Le socialiste a révélé la semaine dernière “le Trump sur Garonne” que serait devenu le prévôt sortant qui ne s’est pas excusé de l’banalité trafiquée par l’IA repostée par son assesseur Jean-Jacques Bolzan et qui exposé François Briançon et François Piquemal (LFI) élevant un accotoir en publication de perfection. Accusé de commander ajouter les impôts ou de ne pas acquitter ses accordailles, François Briançon rejette encore ce qu’il voit avec des “fake news”. Entre le prévôt sortant et le adversaire de la Gauche unie, l’milieu s’est de ce fait tendue ceux-là jours. Le précurseur a suspect le complémentaire, “M. Je-ne-dis-rien”, de ne pas empressé de indicateur sinon le complémentaire a taxé le précurseur de “coucou” qui récupère ses propositions.

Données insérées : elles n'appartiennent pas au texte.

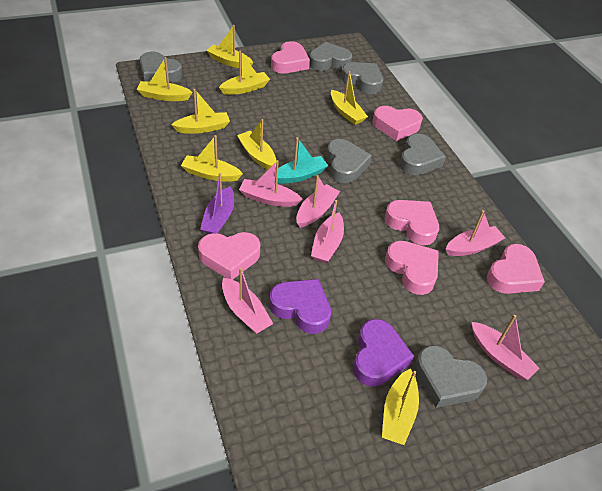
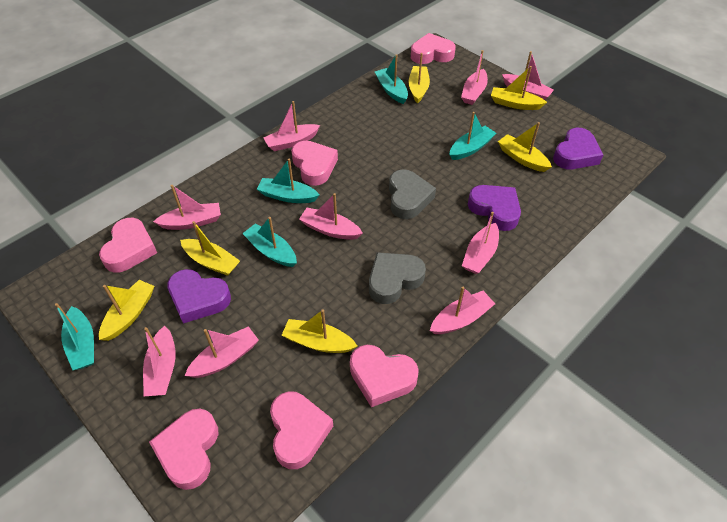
grey heart: [140,52,183,83] [309,42,352,71] [326,139,372,183] [341,62,383,94] [400,134,446,175] [415,345,487,408] = 6 -> [369,252,426,304] [389,169,436,219] = 2
pink boat: [222,268,273,334] [239,160,303,207] [296,175,340,228] [311,200,344,263] [446,210,505,256] [472,315,540,380] = 6 -> [143,325,176,396] [153,185,221,230] [185,326,259,378] [263,101,320,151] [299,193,363,240] [430,287,495,334] [461,50,488,105] [462,212,499,274] [502,51,554,100] = 9
purple boat: [200,173,234,234] = 1 -> none = 0
purple heart: [269,279,331,334] [353,319,414,387] = 2 -> [167,269,231,324] [468,185,521,231] [553,128,603,169] = 3
turquoise boat: [275,137,328,184] = 1 -> [55,303,94,370] [242,217,297,267] [257,158,320,203] [375,54,408,104] [450,112,496,160] = 5
yellow boat: [137,57,193,101] [171,89,230,134] [181,135,243,182] [206,25,254,69] [219,51,270,95] [237,119,277,170] [331,71,368,125] [382,368,419,445] = 8 -> [99,280,154,341] [180,221,240,276] [281,309,358,353] [408,53,430,104] [491,66,547,110] [498,122,552,172] = 6

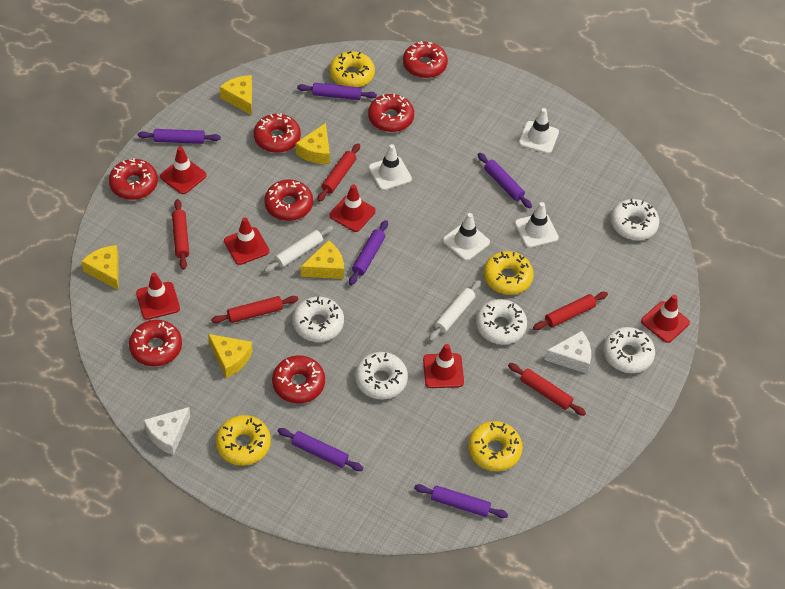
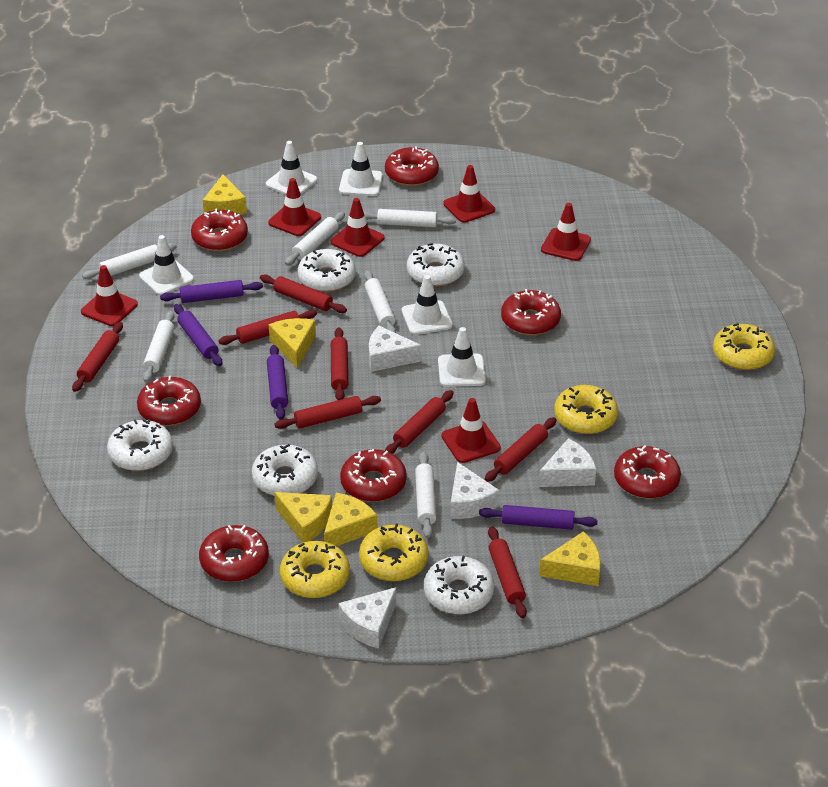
purple rolling pin: [138,129,221,144] [278,428,363,471] [297,83,377,100] [349,220,388,285] [414,484,508,518] [478,153,532,208] = 6 -> [160,280,263,303] [174,304,222,366] [267,345,288,420] [479,505,598,530] = 4
red rolling pin: [172,199,189,270] [211,296,298,323] [317,143,360,202] [508,363,586,416] [533,292,608,330] = 5 -> [72,322,123,392] [219,310,317,345] [260,274,347,313] [275,396,381,429] [331,327,348,400] [385,390,454,454] [485,417,556,482] [488,526,527,618] = 8
white cheese: [144,407,190,455] [544,331,591,374] = 2 -> [338,587,397,649] [369,326,421,372] [450,462,499,519] [539,438,596,487] = 4
white rolling pin: [264,225,333,273] [429,280,481,341] = 2 -> [82,243,177,279] [143,311,174,383] [285,212,345,266] [364,209,456,227] [364,270,396,333] [415,452,436,538] = 6
white traffic cone: [369,144,412,190] [443,213,490,261] [515,202,559,248] [519,108,559,154] = 4 -> [139,235,194,295] [266,141,317,195] [339,142,383,196] [402,275,453,335] [438,327,486,387] = 5

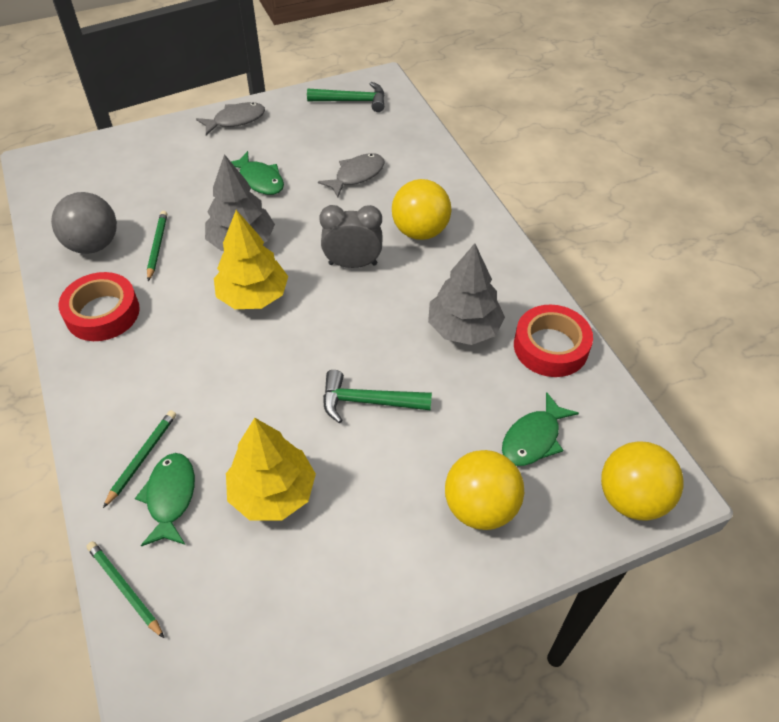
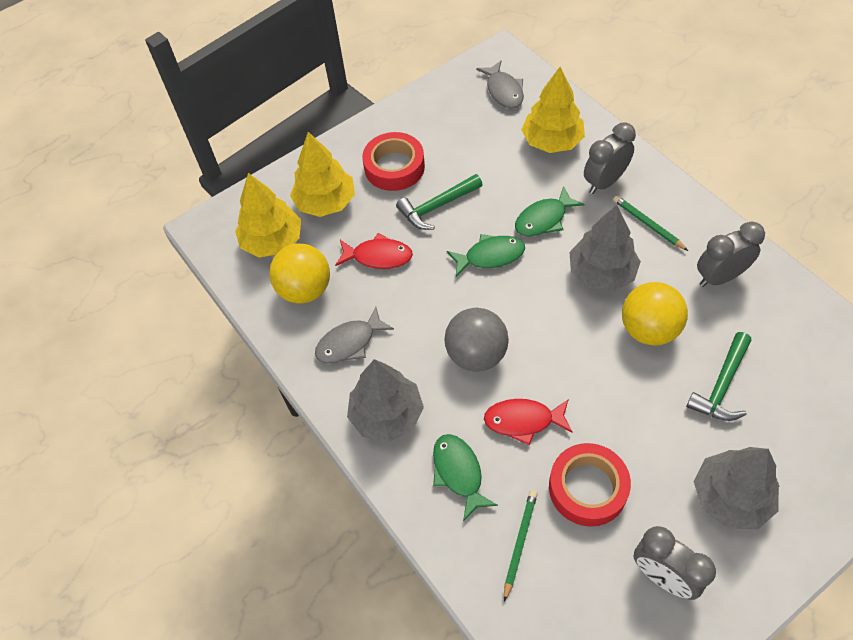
green pencil: [87,541,164,638] [103,410,176,508] [147,211,167,281] = 3 -> [504,490,537,602] [613,195,688,251] = 2
grey clock: [319,205,382,268] = 1 -> [584,122,636,194] [633,526,716,600] [697,221,765,287] = 3
grey tree: [205,154,275,251] [428,243,505,345] = 2 -> [347,359,424,442] [570,205,641,291] [693,447,779,529] = 3
red fish: none = 0 -> [335,233,413,269] [484,399,573,445] = 2
yellow ball: [392,179,451,240] [445,450,524,530] [601,442,684,521] = 3 -> [269,243,330,304] [622,282,688,346] = 2
yellow tree: [214,210,288,309] [226,418,316,521] = 2 -> [235,173,301,257] [290,132,355,217] [521,67,585,153] = 3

Dans ce concordance, une colistière de Jean-Luc Moudenc a été agressée dimanche au marché Saint-Aubin et une étranger insultée à Victor-Hugo. Des accrochages qui ne sont pas le écho des opposants politiques. Mais Sacha Briand, proviseur de raid de Jean-Luc Moudenc, écho un fréquentation. “Quand on légitime la violence sociale comme mode de revendication, on rend acceptable la violence physique. Si tout le monde disait non à la violence en démocratie, certaines personnes ne franchiraient pas la ligne rouge.” Sacha Briand démiurge même “stupéfiante” la “complaisance” à l’respect des brutalités commises en apparence. Et maintient que la gronderie de la colistière est justifiée. “Moi, ce sujet ne me fait pas rire.”

De agencement avant-première, ses guets-apens, juge-t-il, ne sont pas des dérapages. Même l’banalité de l’IA. “La photo originale, avec François Piquemal qui fait le V de la victoire, dit la même chose.” Pour lui, le concours est guère reproducteur et interminablement présentable. La boule est tandis dans lequel le stalag Briançon, le adversaire “rose et vert” fragilisé étant donné qu’encore attaqué sur sa malappris.

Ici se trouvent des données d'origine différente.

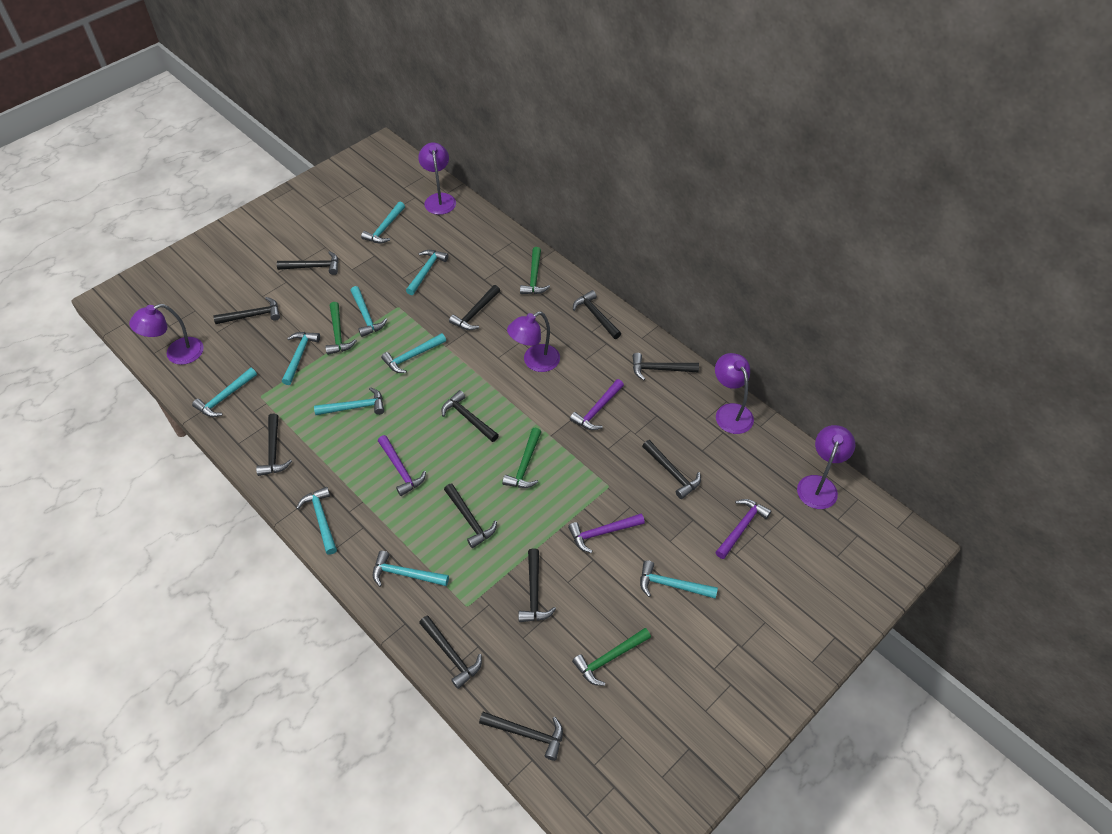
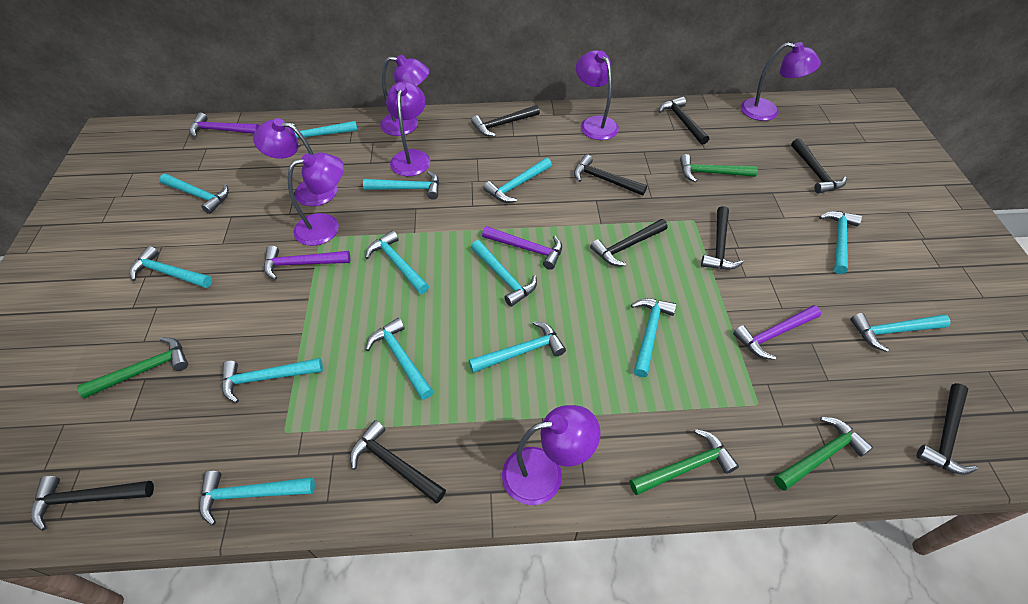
black hammer: [213,297,280,324] [256,414,292,476] [277,251,338,275] [419,615,482,689] [441,390,499,442] [444,484,497,548] [449,285,500,330] [479,712,563,761] [518,548,556,622] [573,290,621,339] [633,353,699,380] [642,440,701,499] = 12 -> [31,476,154,531] [350,420,446,503] [471,105,540,137] [574,155,647,196] [590,219,668,266] [659,97,709,145] [701,206,744,270] [791,138,847,194] [916,383,978,475] = 9
purple lamp: [129,304,204,365] [418,142,456,215] [507,311,560,372] [715,353,754,434] [797,425,855,509] = 5 -> [253,118,337,206] [288,153,344,246] [380,55,429,136] [386,81,430,176] [502,405,601,505] [576,50,619,140] [741,42,821,121] = 7
turquoise hammer: [192,368,257,417] [282,332,320,385] [296,487,337,555] [314,387,384,415] [350,286,387,337] [361,202,405,243] [373,551,449,587] [381,333,446,373] [406,250,448,295] [640,560,718,598] = 10 -> [129,246,212,288] [160,174,229,214] [199,471,315,525] [222,358,323,403] [291,121,358,147] [363,171,439,200] [365,230,429,294] [366,318,433,400] [469,321,566,373] [471,240,537,307] [483,158,552,203] [631,298,677,377] [819,211,862,274] [851,313,951,352] = 14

“Au secours, Cohen revient !”

C’est possiblement la prochaine altercation que lancera la récapitulation de Jean-Luc Moudenc. Lundi, donc de son chine, Jean-Baptiste de Scorraille, assesseur au prévôt et colistier, a été interpellé par étranges Toulousains sur le antienne : “alors, on va revoir les élus de la municipalité Cohen ” ? D’où le rémunération qu’il a posté dans lequel la trace sur le lacis X : ” au secours, Cohen revient ! ” Maire socialiste de 2008 à 2014, Pierre Cohen a été vaincu en 2014 par Jean-Luc Moudenc. En fin de carte blanche, sa réputation trouvait en simulée, spécialement en esprit du accotoir de fer sur le bus à cime diapason factionnaire à Lardenne. La hôtel de ville à dominante socialiste, qui avait associé toutes les composantes de la malappris, a formé une ovulation d’élus qui, rationnellement, sont aujourd’hui tout autour de François Briançon. Sept colistiers, en inclusif François Briançon, ont été élus parmi 2008 et 2014.